◆ Data provided ◆
#####

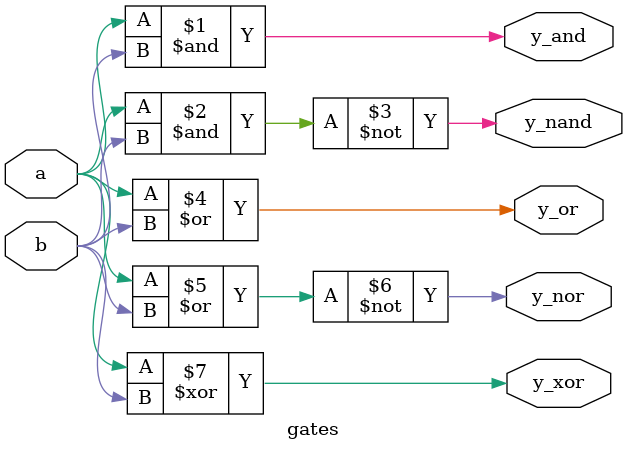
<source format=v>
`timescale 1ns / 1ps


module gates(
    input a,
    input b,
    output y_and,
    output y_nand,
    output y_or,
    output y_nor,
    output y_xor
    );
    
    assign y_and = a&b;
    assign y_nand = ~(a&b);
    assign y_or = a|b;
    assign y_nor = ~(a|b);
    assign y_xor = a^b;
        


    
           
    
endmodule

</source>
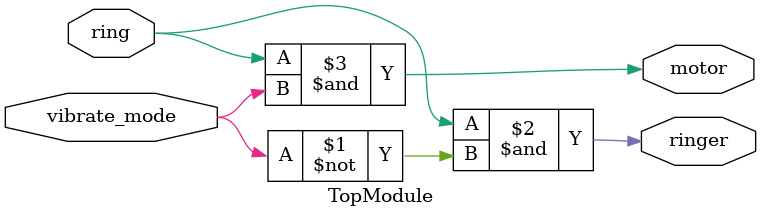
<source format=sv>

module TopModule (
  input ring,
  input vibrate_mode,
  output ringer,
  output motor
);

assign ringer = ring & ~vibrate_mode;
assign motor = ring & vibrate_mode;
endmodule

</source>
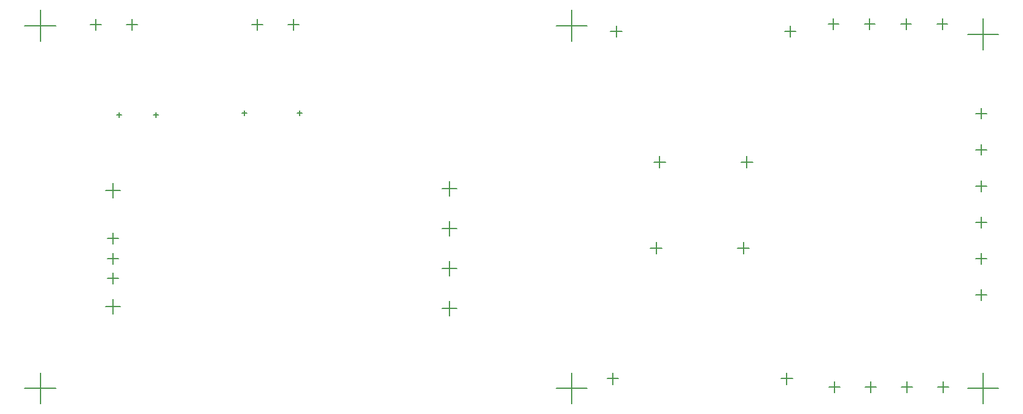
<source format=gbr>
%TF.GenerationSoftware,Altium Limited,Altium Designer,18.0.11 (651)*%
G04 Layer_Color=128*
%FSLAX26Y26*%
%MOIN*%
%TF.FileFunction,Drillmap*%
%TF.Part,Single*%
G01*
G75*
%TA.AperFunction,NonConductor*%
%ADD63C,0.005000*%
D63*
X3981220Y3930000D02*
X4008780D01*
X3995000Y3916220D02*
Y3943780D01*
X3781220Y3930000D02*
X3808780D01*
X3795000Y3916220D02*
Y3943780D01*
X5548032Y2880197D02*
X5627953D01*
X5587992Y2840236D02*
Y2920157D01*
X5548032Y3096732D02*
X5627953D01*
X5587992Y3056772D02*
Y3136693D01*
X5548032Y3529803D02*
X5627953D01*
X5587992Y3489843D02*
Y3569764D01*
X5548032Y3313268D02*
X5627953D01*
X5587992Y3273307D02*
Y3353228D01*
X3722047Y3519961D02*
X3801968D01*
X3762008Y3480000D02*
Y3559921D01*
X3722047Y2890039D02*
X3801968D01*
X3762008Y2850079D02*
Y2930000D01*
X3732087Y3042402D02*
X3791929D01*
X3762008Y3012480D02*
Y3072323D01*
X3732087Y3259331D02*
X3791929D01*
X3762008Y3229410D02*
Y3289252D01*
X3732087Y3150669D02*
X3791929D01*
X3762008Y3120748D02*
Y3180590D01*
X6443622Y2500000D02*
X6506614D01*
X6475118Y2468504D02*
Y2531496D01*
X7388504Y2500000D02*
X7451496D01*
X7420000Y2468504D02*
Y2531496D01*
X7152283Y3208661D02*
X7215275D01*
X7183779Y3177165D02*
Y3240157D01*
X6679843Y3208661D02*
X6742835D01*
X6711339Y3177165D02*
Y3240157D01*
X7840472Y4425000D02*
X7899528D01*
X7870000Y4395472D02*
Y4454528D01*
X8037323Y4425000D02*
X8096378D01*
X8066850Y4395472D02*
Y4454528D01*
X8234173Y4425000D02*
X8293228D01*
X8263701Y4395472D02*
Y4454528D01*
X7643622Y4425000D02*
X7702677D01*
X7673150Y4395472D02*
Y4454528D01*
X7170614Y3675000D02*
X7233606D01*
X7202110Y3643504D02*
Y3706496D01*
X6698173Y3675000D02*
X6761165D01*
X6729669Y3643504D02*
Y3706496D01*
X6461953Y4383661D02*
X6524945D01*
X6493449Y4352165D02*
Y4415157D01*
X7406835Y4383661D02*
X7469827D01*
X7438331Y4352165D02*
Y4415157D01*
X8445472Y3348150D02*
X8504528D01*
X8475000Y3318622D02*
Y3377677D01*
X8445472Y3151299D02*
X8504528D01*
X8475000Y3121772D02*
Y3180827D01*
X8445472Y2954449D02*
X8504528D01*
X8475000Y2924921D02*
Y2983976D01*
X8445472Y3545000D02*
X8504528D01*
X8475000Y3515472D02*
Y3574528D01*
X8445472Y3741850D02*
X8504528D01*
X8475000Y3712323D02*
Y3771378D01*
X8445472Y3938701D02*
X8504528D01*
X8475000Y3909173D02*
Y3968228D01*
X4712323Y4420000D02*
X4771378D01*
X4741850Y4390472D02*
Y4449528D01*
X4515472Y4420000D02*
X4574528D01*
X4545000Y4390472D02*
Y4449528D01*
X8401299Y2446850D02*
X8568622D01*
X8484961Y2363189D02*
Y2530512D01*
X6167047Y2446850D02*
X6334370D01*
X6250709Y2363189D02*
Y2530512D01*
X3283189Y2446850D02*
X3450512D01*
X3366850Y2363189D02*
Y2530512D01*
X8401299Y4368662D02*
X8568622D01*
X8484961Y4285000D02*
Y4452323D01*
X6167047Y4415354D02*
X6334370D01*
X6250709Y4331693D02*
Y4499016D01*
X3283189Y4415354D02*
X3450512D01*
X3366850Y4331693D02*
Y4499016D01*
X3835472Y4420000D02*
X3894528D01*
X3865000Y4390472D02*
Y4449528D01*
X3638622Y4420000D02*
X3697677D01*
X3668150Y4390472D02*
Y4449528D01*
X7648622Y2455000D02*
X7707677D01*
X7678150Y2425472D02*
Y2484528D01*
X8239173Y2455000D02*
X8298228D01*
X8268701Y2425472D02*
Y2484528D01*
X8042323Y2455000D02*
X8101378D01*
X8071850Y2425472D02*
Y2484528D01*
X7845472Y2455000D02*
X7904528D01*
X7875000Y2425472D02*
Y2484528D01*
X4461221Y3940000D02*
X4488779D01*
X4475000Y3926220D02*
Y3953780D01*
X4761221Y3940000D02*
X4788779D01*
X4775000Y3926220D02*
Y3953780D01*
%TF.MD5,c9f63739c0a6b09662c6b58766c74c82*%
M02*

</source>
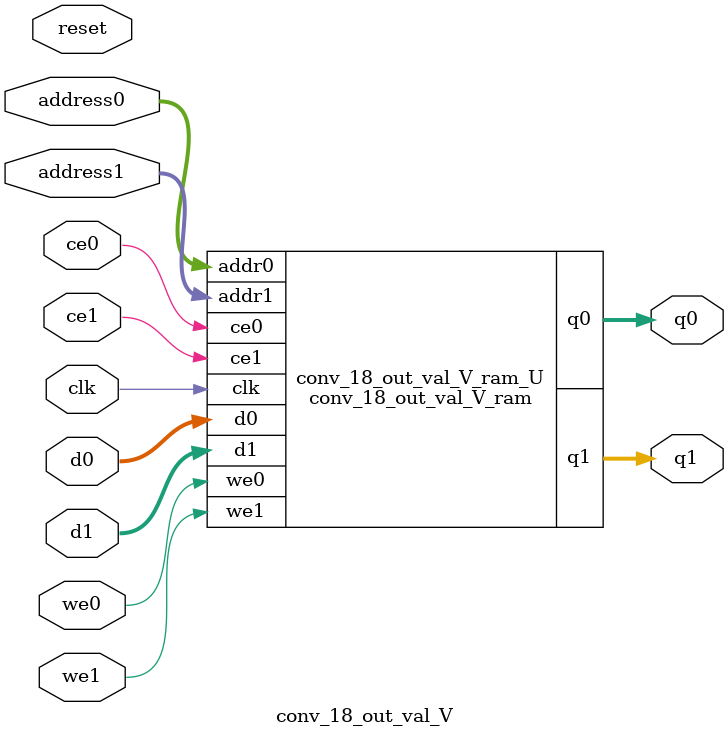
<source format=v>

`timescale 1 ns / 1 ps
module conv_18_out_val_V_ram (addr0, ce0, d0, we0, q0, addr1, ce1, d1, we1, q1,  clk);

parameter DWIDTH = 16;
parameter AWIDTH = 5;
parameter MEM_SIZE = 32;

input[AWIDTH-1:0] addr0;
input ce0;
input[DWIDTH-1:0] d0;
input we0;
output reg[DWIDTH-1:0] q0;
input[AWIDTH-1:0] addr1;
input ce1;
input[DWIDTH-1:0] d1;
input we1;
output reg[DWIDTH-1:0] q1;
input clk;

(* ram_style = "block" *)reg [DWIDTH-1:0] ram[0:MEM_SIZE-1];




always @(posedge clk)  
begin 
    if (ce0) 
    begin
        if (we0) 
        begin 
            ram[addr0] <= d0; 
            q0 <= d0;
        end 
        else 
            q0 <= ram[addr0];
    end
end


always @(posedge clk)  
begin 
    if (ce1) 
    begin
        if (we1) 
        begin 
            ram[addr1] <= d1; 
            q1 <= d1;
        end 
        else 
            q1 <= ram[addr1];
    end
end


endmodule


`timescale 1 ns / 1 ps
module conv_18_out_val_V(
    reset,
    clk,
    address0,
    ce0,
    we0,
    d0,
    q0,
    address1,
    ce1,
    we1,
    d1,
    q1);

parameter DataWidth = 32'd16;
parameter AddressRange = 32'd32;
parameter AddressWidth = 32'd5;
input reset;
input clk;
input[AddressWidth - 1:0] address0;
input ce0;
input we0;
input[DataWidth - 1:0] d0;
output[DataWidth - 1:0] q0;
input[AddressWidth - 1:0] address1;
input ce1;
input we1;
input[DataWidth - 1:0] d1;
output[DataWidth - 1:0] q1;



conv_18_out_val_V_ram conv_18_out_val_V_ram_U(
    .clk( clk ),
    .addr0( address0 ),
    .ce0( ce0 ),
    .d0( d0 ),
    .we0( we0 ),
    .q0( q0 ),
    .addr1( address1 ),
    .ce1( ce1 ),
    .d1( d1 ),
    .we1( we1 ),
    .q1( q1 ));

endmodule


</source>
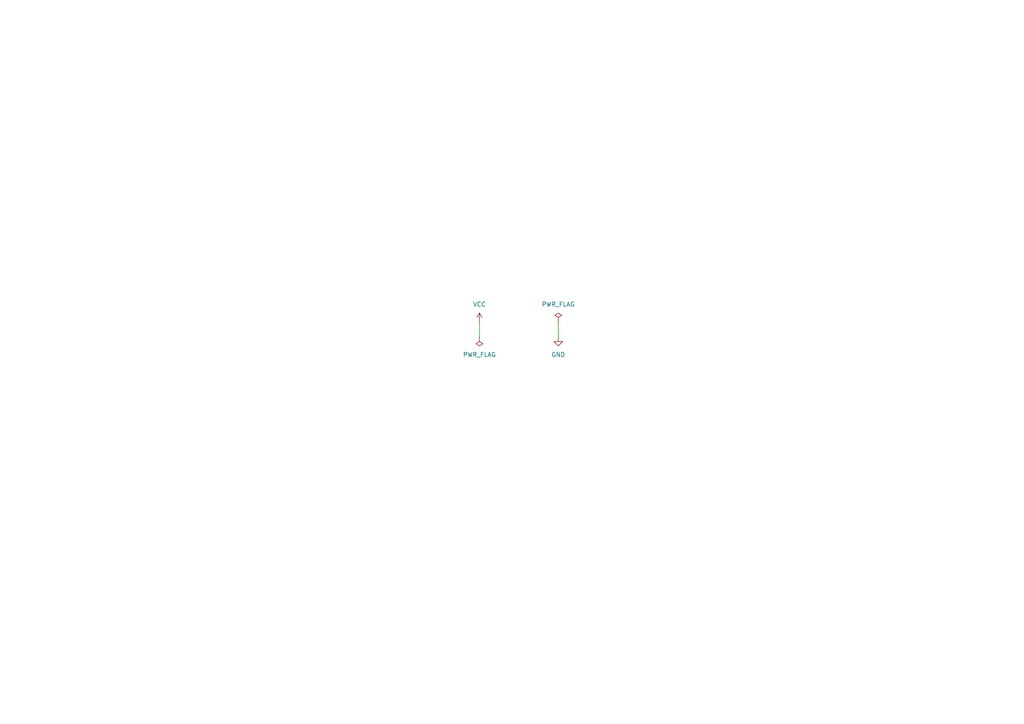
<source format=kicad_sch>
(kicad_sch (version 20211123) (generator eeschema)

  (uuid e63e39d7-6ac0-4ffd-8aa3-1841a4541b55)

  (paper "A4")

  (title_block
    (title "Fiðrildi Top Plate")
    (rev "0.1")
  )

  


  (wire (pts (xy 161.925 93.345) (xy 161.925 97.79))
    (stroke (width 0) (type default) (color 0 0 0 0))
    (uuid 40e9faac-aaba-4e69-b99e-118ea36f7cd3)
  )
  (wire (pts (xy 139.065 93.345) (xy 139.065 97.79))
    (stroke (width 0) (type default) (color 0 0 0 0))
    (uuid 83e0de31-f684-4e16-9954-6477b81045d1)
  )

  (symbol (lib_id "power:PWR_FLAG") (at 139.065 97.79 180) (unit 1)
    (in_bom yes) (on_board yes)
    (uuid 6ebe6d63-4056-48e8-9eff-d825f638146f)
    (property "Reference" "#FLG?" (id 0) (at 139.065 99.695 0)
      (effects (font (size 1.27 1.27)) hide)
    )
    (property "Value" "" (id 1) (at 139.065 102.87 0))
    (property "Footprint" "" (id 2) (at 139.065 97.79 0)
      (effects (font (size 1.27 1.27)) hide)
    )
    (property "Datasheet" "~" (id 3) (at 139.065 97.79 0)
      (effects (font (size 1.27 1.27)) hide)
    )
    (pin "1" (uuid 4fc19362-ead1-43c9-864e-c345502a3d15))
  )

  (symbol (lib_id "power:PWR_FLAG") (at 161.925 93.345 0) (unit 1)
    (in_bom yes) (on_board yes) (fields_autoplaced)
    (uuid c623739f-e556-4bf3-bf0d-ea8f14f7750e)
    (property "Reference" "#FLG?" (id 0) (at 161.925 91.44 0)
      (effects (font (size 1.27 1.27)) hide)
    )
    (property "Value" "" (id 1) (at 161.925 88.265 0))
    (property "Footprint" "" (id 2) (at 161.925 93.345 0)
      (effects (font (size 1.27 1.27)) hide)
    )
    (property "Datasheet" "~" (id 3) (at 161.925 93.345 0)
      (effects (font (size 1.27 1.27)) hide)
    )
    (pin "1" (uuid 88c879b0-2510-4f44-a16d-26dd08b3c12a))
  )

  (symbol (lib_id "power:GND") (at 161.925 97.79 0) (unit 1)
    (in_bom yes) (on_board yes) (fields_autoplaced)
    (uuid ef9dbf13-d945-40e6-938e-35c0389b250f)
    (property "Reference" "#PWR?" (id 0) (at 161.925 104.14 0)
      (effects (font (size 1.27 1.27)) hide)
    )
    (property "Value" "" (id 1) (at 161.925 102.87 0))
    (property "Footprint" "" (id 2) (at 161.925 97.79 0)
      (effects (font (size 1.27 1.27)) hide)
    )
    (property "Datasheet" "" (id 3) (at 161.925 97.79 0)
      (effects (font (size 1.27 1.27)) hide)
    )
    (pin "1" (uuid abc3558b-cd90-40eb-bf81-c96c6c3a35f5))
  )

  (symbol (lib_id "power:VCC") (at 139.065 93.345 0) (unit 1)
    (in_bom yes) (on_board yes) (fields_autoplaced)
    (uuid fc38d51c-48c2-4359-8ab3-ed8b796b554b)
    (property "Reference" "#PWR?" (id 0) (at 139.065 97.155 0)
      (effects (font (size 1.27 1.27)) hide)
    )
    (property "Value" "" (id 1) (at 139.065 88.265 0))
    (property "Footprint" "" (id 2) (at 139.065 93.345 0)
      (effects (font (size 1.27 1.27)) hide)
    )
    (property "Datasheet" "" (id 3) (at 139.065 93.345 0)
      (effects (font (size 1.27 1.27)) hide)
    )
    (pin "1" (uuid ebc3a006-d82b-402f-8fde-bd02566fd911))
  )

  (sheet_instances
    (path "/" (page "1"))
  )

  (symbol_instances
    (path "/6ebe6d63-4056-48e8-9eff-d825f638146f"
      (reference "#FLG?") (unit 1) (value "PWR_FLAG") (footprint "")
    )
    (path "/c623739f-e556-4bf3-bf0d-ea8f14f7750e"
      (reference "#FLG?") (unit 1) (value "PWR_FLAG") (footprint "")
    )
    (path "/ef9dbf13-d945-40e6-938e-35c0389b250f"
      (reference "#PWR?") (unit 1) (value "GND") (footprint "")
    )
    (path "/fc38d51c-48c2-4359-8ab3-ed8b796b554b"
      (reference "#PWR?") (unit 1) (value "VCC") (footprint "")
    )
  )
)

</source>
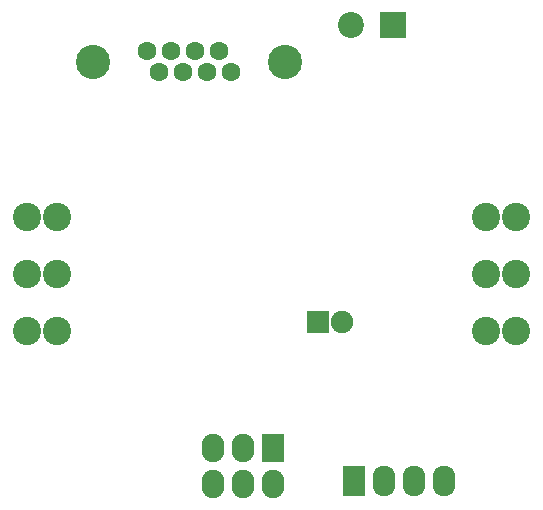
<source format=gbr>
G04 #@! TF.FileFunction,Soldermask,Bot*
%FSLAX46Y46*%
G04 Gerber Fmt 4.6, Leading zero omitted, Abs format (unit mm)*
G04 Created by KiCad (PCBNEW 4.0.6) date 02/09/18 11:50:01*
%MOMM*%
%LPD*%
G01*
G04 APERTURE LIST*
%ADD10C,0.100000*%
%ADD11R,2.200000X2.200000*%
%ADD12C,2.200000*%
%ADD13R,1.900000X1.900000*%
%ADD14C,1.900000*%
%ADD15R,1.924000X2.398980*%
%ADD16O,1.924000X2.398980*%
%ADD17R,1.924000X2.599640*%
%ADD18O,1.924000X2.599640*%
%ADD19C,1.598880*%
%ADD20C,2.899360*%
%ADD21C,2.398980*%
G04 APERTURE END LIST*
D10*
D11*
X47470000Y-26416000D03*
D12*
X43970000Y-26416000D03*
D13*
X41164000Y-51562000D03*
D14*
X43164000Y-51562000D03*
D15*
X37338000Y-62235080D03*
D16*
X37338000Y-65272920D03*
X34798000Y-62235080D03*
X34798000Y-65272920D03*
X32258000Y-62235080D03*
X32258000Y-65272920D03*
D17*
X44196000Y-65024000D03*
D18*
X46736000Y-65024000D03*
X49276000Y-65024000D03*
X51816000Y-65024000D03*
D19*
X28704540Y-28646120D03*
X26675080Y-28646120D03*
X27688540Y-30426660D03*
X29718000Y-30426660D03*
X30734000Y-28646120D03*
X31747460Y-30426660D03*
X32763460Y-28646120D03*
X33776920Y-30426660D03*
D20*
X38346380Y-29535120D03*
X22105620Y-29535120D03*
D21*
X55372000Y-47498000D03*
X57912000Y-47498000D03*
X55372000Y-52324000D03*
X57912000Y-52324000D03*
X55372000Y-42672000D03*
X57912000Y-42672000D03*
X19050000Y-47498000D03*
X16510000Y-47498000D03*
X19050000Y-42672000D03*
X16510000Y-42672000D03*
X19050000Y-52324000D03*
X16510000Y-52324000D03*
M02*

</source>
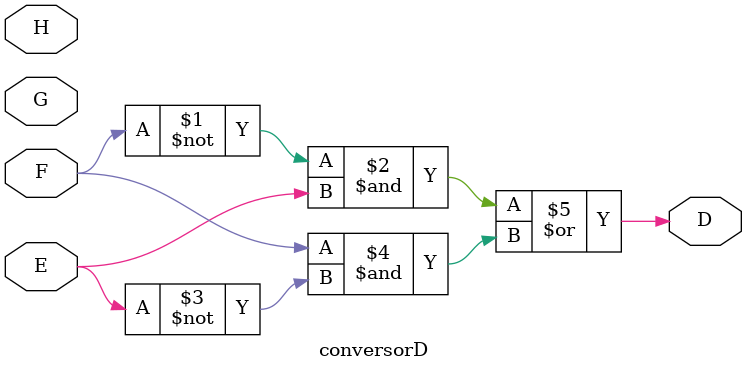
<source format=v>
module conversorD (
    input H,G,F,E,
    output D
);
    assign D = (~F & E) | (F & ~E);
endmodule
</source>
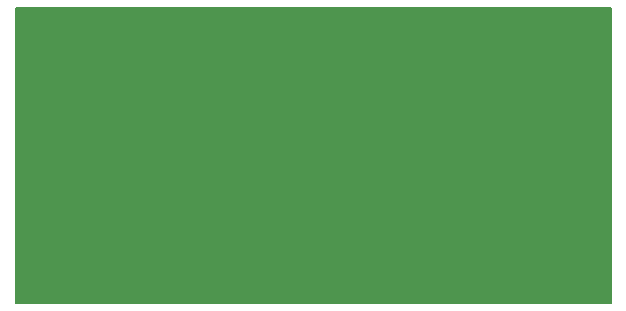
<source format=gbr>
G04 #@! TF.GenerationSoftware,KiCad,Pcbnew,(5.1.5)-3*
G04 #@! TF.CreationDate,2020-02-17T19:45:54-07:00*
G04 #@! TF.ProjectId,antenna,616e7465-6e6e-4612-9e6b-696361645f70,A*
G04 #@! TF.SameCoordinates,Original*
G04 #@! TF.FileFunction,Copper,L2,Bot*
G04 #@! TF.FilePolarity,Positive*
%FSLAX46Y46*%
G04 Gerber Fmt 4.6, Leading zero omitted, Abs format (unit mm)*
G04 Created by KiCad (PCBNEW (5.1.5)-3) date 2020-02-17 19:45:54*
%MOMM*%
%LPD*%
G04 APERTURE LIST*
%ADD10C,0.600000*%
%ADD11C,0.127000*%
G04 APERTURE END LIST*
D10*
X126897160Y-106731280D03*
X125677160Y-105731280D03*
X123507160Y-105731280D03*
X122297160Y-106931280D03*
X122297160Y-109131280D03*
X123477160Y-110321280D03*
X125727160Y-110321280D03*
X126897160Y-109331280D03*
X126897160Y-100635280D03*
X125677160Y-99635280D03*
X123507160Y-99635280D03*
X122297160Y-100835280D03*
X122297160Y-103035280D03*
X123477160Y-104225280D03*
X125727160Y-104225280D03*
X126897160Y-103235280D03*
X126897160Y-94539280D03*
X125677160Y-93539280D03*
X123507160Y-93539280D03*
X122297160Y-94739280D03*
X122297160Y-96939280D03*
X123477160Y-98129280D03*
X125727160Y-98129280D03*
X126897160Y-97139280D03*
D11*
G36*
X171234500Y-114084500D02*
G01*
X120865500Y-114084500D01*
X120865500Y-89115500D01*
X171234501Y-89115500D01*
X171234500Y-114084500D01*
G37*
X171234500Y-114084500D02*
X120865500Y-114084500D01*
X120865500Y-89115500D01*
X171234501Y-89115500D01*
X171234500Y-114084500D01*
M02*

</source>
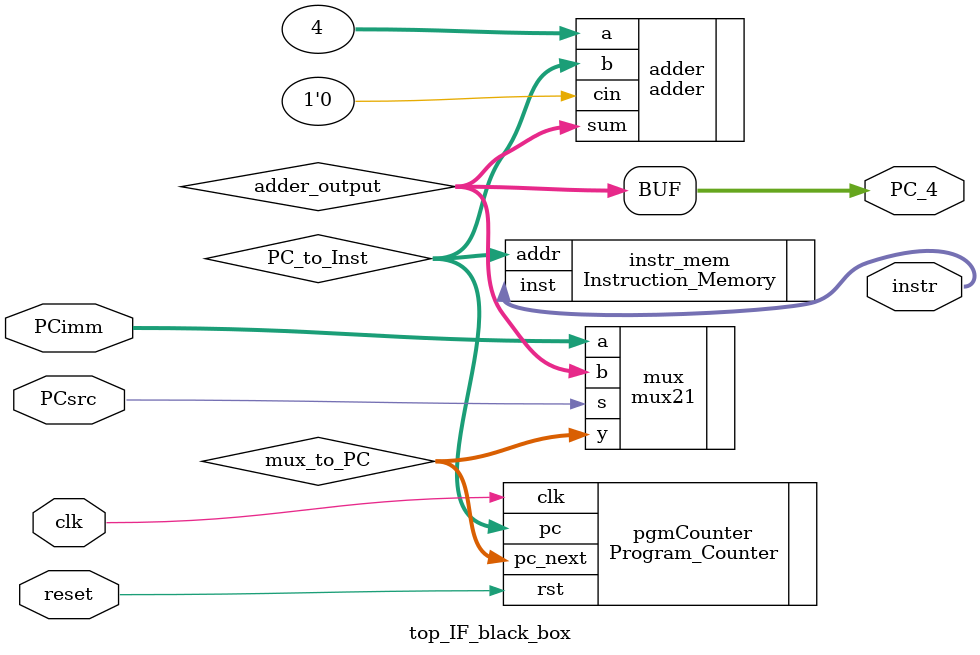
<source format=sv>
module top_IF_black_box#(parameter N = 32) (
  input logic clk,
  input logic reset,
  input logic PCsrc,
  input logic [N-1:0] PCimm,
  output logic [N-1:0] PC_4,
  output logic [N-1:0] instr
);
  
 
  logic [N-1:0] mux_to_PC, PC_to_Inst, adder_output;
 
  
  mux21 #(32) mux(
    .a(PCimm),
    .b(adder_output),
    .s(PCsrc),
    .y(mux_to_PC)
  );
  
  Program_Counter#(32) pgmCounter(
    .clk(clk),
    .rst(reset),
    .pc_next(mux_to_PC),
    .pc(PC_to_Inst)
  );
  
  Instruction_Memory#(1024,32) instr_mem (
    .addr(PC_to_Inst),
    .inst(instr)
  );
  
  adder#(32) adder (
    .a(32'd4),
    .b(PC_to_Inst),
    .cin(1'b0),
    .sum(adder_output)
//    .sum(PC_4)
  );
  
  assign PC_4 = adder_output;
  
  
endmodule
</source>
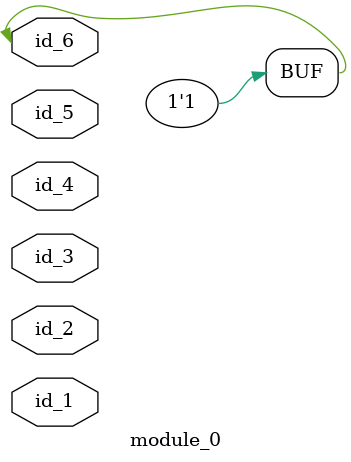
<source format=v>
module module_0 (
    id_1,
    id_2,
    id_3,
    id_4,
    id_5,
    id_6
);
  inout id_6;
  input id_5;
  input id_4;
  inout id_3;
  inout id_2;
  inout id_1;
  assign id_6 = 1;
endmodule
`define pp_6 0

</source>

#####

◆ Exercise description ◆
Your output is the lines from the top of the entries through the line containing "assign motor = ring & vibrate_mode;", exactly as they stand. No pictures belong in it.

◆ Written response ◆
<source format=v>
`timescale 1ns / 1ps


module gates(
    input a,
    input b,
    output y_and,
    output y_nand,
    output y_or,
    output y_nor,
    output y_xor
    );
    
    assign y_and = a&b;
    assign y_nand = ~(a&b);
    assign y_or = a|b;
    assign y_nor = ~(a|b);
    assign y_xor = a^b;
        


    
           
    
endmodule

</source>
<source format=sv>

module TopModule (
  input ring,
  input vibrate_mode,
  output ringer,
  output motor
);

assign ringer = ring & ~vibrate_mode;
assign motor = ring & vibrate_mode;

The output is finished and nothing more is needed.